In Mexico, Hawaii and the Maldives you can dive with and photograph mantas and devil rays at night. Bright lights are shone down into the water to attract a rich soup of zooplankton, and this feast draws the rays.

Preset focus so that it isn’t hunting in the dark, and use high ISOs to capture the beams of artificial light.

Then shoot both with and without flash, to illuminate and silhouette the rays respectively.

Although I haven’t been recently, I believe that strobes are not actually allowed in Hanifaru Bay, the famous south-west monsoon manta-feeding site in the Maldives.

Cleaning stations tend to be deeper, so our photography benefits from strobes. Here we also tend to hunkered down on the reef, framing the mantas against the surface, so we need flash to fill in the detail of their silhouettes.

Mantas are eye-catching subjects, but we don’t necessarily have to use them as a foreground. Their instantly recognisable silhouettes make them the ultimate background in a reef scene.

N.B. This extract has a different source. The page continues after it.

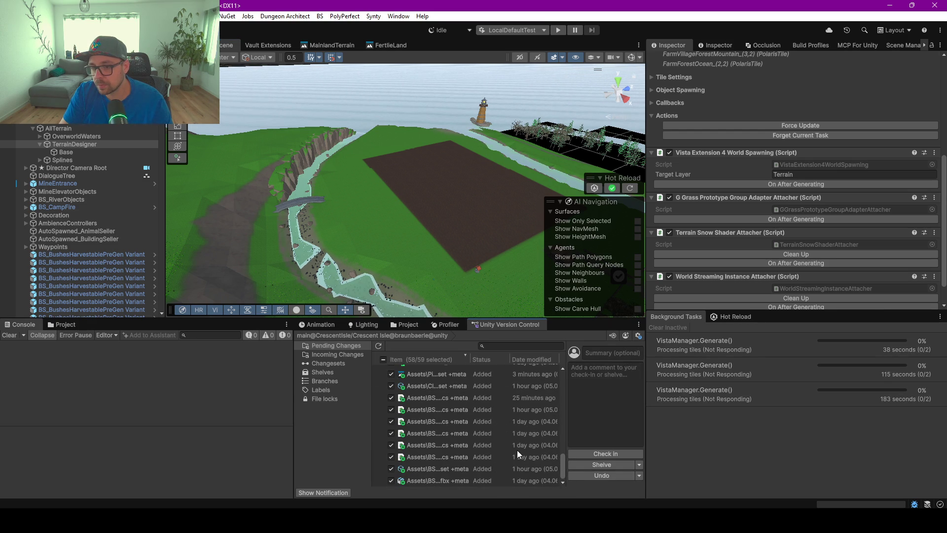
scroll(511, 445, "up", 3)
scroll(509, 444, "up", 2)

While at cleaning stations we can compose mantas in both the foreground and background to give our images depth. We should always look out for other foregrounds, such as anemones with clownfish, soft corals or schools of fish behind which to frame a manta.

Finally still pictures never capture the grace of a manta’s flight, so consider attaching a GoPro, Paralenz or similar action camera to the top of your housing to get some video as you shoot your pictures on these dives.